The black-billed wood dove or black-billed dove (Turtur abyssinicus) is a pigeon which is a widespread resident breeding bird in a belt across Africa just south of the Sahara Desert.

This species is abundant in near desert, scrub and savannah. It builds a stick nest in a tree, often an acacia, and lays two cream-colored eggs. Its flight is quick, with the regular beats and an occasional sharp flick of the wings which are characteristic of pigeons in general, and it tends to stay quite low.

Black-billed wood dove is a small plump pigeon, typically 20 cm in length. Its back, hindneck, wings and tail are pale grey brown, and the folded wings have dark metallic patches. There are two blackish bands on the back. The forehead, crown and nape are bluish grey, fading to whitish on the face. The underparts are pinkish, becoming whiter on the belly.
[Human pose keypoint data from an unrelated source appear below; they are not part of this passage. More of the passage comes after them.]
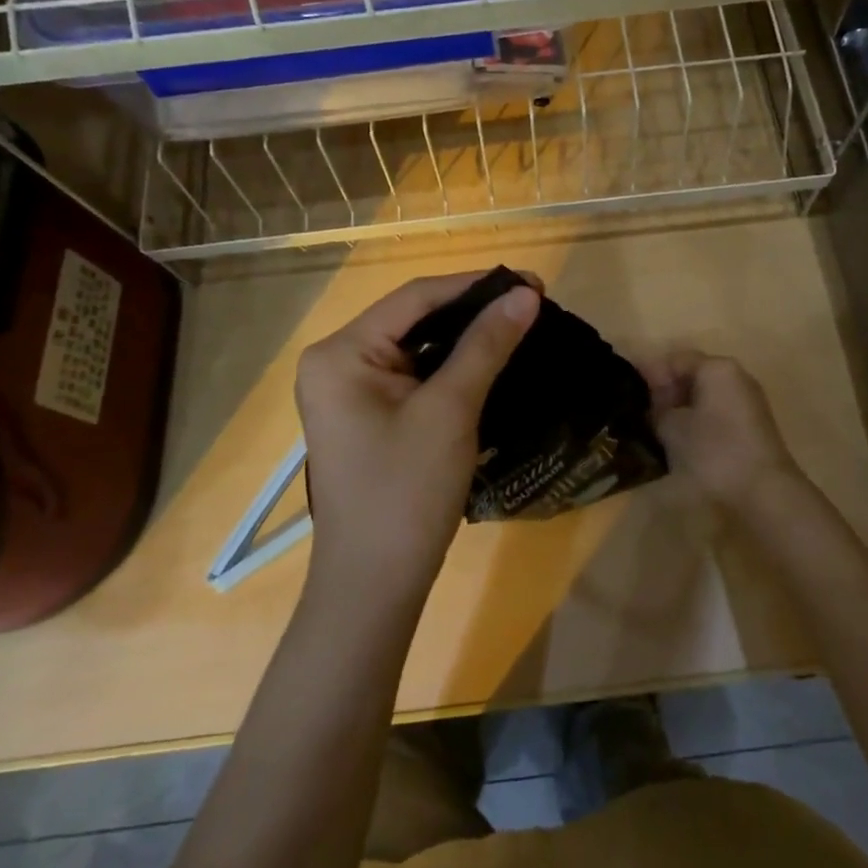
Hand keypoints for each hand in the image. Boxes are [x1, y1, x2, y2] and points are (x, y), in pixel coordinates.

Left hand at [295, 272, 539, 603]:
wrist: (375, 584)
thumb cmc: (406, 492)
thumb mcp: (450, 411)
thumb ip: (486, 345)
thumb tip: (525, 294)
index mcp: (341, 352)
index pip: (414, 298)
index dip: (475, 285)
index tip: (531, 282)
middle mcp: (336, 362)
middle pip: (412, 318)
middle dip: (472, 310)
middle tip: (531, 303)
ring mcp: (348, 390)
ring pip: (415, 346)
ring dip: (464, 337)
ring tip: (519, 325)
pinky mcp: (366, 415)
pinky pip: (412, 375)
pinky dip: (450, 366)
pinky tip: (489, 359)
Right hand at [640, 351, 806, 514]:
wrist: (763, 492)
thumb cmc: (713, 451)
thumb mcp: (671, 428)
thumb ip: (656, 408)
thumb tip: (651, 404)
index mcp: (717, 368)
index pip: (675, 359)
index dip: (648, 374)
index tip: (627, 394)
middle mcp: (736, 377)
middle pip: (692, 375)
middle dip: (665, 392)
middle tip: (640, 414)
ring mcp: (747, 401)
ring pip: (704, 395)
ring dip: (681, 408)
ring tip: (657, 430)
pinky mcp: (752, 426)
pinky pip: (717, 412)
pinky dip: (698, 420)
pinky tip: (682, 441)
The bill of this dove is black. When flying, black-billed wood dove shows chestnut in the underwing. The call is a persistent fluted coo-coo-cu-coo. Sexes are similar, but immatures are duller than adults, scaly below, and lack the wing spots.

Black-billed wood doves eat grass and other small seeds. They are quite terrestrial, and usually forage on the ground.

They are not very gregarious, but form large flocks at waterholes.

Though they are classified as Least Concern in the IUCN, their population has decreased significantly since 2004.